That's So Gloss!
- Website type: Online magazine
- Available in: English
- Owner: Young Folks Media
- Website: www.thatssogloss.com
- Commercial: Yes
- Registration: Optional
- Launched: 2012
- Current status: Not active (2015)
- Content license: Copyright

= That's So Gloss =

Indian women's magazine

That's So Gloss (stylized as That's So Gloss!) was an online magazine and community targeted at young women in India. Founded in 2012, it came into prominence for being India’s first web magazine for teenage girls and young women - a pioneer in digital publishing in India highlighting the potential of the digital medium for publishing in developing countries. As of 2012, it was the only Indian magazine, print or online, for this segment.

==Background==
The magazine was founded by Sharanya Haridas, an undergraduate at the Indian Institute of Technology Madras. In November 2011, it was entered at the X-Biz Business Plan Competition sponsored by the Emerson Electric Company and conducted by the Indian Institute of Management Ahmedabad with the idea for “Gloss”. It was initially conceived as webzine exclusively for a teen demographic. The idea was a finalist and winner of over 60 teams worldwide.

==Business overview==
That's So Gloss! test-launched in the first half of 2012 with emerging bloggers as well as established writers such as Durjoy Datta and Rohini Rai. In April 2012, it was announced that it would be incubated in Toronto as part of the Ryerson University's Ryerson Digital Media Zone International Fellowship program.
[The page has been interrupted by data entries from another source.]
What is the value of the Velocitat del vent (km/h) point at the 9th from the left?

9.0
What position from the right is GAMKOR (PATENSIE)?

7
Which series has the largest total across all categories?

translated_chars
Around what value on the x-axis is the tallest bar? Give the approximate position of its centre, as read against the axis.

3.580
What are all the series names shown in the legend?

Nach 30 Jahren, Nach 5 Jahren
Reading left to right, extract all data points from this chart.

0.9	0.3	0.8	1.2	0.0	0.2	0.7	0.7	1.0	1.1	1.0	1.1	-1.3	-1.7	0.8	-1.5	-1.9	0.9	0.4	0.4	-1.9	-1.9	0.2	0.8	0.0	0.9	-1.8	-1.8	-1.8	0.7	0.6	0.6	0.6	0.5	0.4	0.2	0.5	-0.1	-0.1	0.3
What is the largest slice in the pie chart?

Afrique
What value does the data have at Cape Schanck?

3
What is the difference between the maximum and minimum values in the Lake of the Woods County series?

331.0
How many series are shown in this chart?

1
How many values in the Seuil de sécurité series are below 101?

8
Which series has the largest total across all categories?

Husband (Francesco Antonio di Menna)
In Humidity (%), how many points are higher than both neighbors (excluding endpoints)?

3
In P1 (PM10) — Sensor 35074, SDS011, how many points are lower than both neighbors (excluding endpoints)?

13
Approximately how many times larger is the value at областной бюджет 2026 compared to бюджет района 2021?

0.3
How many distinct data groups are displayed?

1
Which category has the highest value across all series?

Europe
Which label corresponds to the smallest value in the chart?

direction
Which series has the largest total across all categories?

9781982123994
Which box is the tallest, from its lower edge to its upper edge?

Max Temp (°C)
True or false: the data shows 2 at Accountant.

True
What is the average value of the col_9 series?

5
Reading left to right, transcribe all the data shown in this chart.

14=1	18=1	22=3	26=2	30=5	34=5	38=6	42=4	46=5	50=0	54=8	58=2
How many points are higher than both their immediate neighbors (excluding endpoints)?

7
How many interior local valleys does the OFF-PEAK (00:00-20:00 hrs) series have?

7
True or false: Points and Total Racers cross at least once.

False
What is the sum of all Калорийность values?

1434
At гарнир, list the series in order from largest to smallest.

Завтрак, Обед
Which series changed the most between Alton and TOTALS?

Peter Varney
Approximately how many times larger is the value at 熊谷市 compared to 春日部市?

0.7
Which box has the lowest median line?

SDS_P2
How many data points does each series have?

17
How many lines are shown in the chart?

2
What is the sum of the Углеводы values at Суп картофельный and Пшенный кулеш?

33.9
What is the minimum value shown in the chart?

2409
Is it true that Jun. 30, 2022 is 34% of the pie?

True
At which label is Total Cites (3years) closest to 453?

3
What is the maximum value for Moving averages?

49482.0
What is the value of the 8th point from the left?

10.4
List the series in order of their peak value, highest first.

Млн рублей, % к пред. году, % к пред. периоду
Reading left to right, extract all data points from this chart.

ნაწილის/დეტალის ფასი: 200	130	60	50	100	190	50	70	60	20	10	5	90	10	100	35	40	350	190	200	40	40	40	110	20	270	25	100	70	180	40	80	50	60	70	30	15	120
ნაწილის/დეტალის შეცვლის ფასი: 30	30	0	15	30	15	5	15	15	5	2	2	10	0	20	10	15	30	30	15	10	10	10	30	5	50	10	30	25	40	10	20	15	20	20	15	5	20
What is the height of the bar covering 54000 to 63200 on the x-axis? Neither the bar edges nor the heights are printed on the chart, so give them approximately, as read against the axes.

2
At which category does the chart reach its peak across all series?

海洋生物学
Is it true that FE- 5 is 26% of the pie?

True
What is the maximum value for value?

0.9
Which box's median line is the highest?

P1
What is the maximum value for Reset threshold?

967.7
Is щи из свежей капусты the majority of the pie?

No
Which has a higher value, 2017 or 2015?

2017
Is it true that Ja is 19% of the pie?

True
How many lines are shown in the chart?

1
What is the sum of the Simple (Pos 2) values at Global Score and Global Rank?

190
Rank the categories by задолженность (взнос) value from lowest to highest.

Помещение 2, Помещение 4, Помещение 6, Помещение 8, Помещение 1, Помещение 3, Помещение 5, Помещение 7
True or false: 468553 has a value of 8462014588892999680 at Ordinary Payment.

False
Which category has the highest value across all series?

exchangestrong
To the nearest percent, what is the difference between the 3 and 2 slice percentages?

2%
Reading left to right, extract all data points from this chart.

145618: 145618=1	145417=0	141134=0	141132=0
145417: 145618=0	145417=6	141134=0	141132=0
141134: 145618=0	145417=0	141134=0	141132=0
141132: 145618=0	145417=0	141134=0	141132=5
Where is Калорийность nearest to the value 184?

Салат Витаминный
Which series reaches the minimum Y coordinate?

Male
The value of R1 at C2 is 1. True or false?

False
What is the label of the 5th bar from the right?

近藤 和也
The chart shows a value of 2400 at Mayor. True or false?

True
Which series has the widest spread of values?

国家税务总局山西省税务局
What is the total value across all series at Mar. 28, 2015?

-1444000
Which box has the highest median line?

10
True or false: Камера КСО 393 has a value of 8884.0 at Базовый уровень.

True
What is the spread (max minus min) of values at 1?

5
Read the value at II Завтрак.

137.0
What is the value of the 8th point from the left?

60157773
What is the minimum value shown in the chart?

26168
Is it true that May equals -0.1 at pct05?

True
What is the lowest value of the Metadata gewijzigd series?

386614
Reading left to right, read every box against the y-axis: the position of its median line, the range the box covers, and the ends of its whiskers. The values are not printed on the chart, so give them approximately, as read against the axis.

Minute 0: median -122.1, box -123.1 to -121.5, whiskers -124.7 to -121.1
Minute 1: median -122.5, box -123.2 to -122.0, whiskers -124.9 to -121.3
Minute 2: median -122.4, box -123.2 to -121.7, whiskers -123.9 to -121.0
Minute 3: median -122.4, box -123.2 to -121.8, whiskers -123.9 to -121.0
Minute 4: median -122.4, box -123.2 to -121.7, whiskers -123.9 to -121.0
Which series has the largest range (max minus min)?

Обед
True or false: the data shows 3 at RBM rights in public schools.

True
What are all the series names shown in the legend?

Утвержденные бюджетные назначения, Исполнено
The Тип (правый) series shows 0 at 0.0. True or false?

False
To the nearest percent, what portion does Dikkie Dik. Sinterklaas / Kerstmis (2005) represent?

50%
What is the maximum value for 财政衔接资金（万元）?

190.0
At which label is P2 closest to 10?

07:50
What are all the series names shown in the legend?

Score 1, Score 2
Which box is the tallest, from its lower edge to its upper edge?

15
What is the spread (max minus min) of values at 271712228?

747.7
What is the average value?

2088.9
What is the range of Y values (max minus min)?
The decision to launch in Toronto was said to be taken keeping in mind the greater freedom awarded and resources available to youth-led start-ups in Canada as compared to India.

==Public Relations==
That’s So Gloss! functioned as a PR platform for companies both in India and internationally seeking to connect with the teen and college going segment.

Since its initial launch, That’s So Gloss! was featured in and various mainstream and independent media both in India, and internationally, for being a pioneer in digital publishing, including The Times of India, Entrepreneur, Financial Post (Canada), CBC Metro Mornings, RCI, The Hindu, Hindustan Times, Techvibes, TechCircle, TechAloo and Kochi Vibe.